Am 01. Mai, dem inzwischen zum “Tag der Arbeit” herabgesetzten “Kampftag der Arbeiterbewegung”, versammeln sich seit 135 Jahren weltweit Menschen, höhere Löhne, bessere Arbeitszeiten oder konsequent die radikale Aufhebung der kapitalistischen Ausbeutung zu fordern. Seit 114 Jahren wird am 8. März für die rechtliche Gleichstellung und Emanzipation der Frau demonstriert. Und nach wie vor finden regelmäßig die 2018 erstmals begonnenen Klimastreiks statt. All diesen Demonstrationen ist gemeinsam, dass sie in letzter Zeit zunehmend von Gruppen eingenommen werden, die der islamisch-aktivistischen (nicht selten mit Verbindungen zu islamistischen Akteuren) und antiimperialistischen Szene zuzuordnen sind. Teile der Demonstrationen sind gespickt mit Kufiyahs (auch Palästinenser-Tuch genannt), ein Symbol, das seit 1936 untrennbar mit dem teils arabisch-ethnozentrischen, teils islamistisch-antisemitischen Terror gegen Juden verknüpft ist1, immer wieder sind antisemitische Sprechchöre wie „Kindermörder Israel" zu hören.

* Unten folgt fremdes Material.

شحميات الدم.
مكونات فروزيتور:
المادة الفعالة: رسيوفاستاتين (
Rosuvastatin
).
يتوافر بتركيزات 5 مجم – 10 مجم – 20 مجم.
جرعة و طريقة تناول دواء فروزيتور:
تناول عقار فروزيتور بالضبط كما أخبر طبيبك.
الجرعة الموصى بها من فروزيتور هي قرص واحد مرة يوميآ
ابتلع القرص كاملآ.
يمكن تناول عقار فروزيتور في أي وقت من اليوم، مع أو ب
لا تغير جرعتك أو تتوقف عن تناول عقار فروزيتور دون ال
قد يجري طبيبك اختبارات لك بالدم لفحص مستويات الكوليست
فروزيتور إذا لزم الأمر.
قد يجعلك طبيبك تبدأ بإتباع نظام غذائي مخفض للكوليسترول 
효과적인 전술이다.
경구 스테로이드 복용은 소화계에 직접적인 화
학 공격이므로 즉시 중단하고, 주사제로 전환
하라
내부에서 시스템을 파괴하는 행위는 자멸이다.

Auf das machistisch-aggressive Auftreten wäre noch einmal gesondert einzugehen. Man muss sich aber auch grundsätzlich fragen, was Emanzipation von Ausbeutung, Sexismus und Naturnutzung mit der palästinensischen Sache zu tun haben. Jene Aktivisten wollen glauben machen, dass in Israel alle Fäden der Unterdrückung zusammenlaufen, dass wiederum alle Kämpfe für Befreiung notwendig mit der Befreiung Palästinas zusammenhängen und mit dieser „intersektional" verknüpft sind. Hinter dieser falsch verstandenen Intersektionalität verbergen sich jedoch erlösungsantisemitische Phantasien: Erst, wenn Israel als größtes Übel der Menschheit von der Landkarte verschwände, sei die Erlösung der Menschheit greifbar.

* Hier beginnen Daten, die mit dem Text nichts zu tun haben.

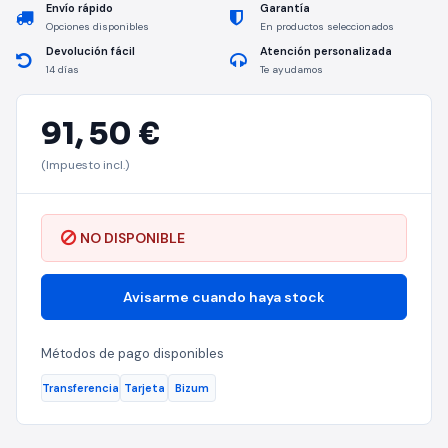
Envío rápido
Garantía
Opciones disponibles
En productos seleccionados
Devolución fácil
Atención personalizada
14 días
Te ayudamos
91,
50 €
(Impuesto incl.)
NO DISPONIBLE
Avisarme cuando haya stock
Métodos de pago disponibles
Transferencia
Tarjeta
Bizum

Stattdessen ist das Vorgehen recht durchschaubar: Progressive soziale Bewegungen sollen für den eigenen Hass gegen den jüdischen Staat gekapert werden. Dass dieser Hass die Motivation hinter der vermeintlichen Solidarität ist, machen die Demonstranten selbst immer wieder deutlich.

Antisemitismus, ob von links oder rechts, ist mit progressiven sozialen Ideen nicht vereinbar. Trotzdem herrschen in linken und kulturschaffenden Zusammenhängen immer noch Laxheit und Desinteresse vor. Linker und islamischer Antisemitismus bedrohen die Imagination eines geeinten, linken Projekts und die eigene Bündnisfähigkeit, daher werden diese Formen relativiert oder ignoriert. Doch die Ideale der „propalästinensischen" Bewegung sind nicht emanzipatorisch, sie sind destruktiv. Ihre Vorstellung von Befreiung ist die der Vernichtung des nationalen Schutzraums der Juden.

Organisatoren sollten sich fragen, ob sie auch rechte Antisemiten auf ihren Demonstrationen dulden würden und was diese eigentlich von den linken und islamischen trennt oder umgekehrt, was sie selbst mit letztgenannten gemeinsam haben. Wir wünschen uns von Gruppen wie dem DGB, Fridays for Future und dem Feministischen Streik Bremen, dass sie daraus die nötigen Konsequenzen ziehen und dass, wo ein Ausschluss von der Demonstration nicht möglich ist, die entsprechenden Gruppen wenigstens glaubwürdig und öffentlich sichtbar kritisiert werden. Andernfalls werden ihre Demonstrationen, ob gewollt oder ungewollt, zum Vehikel für antisemitische Propaganda.